#### [AIM]
Reproduce the records below word for word, beginning with the line that contains "locality: Departamentos de" and continuing through the final line of the records.

#### [RAW DATA]
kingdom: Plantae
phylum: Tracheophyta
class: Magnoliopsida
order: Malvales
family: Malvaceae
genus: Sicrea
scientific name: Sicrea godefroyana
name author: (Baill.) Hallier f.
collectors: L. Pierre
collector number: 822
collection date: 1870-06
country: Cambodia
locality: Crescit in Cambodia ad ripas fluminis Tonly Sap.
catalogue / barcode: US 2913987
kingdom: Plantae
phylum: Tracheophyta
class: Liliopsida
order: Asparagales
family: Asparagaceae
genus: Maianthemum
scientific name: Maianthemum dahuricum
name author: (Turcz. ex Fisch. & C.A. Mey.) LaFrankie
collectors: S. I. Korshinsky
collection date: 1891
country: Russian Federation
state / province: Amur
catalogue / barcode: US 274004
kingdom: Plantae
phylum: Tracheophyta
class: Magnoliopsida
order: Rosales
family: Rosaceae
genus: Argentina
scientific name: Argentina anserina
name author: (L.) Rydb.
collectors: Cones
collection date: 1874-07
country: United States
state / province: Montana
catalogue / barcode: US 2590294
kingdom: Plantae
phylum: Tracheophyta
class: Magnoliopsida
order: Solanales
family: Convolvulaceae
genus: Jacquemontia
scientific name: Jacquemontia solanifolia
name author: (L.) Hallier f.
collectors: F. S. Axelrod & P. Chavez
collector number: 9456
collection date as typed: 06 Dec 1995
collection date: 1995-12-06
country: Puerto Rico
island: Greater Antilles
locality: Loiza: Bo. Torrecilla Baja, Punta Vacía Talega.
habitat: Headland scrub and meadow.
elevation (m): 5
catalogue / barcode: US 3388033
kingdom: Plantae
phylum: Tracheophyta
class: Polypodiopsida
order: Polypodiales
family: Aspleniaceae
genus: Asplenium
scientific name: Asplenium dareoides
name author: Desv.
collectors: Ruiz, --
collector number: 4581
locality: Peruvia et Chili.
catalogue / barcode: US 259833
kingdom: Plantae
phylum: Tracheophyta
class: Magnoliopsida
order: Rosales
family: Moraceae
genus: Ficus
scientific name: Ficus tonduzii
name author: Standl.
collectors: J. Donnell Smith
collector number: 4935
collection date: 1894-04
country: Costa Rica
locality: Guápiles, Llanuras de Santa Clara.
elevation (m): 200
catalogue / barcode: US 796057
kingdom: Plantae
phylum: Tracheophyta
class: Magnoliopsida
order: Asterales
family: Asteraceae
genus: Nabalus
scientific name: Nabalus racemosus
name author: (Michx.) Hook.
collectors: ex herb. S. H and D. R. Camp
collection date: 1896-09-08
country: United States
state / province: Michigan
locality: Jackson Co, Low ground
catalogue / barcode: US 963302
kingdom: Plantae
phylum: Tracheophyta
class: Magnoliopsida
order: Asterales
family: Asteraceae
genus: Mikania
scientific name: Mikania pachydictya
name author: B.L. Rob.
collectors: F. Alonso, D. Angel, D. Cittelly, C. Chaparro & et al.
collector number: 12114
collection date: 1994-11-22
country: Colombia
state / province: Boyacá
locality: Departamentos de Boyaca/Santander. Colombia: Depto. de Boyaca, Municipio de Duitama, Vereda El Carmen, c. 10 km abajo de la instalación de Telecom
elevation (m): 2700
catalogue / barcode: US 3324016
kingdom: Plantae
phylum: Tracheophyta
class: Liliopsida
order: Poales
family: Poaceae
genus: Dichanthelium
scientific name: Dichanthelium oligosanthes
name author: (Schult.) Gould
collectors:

#### [SOLUTION]
locality: Departamentos de Boyaca/Santander. Colombia: Depto. de Boyaca, Municipio de Duitama, Vereda El Carmen, c. 10 km abajo de la instalación de Telecom
elevation (m): 2700
catalogue / barcode: US 3324016
kingdom: Plantae
phylum: Tracheophyta
class: Liliopsida
order: Poales
family: Poaceae
genus: Dichanthelium
scientific name: Dichanthelium oligosanthes
name author: (Schult.) Gould
collectors:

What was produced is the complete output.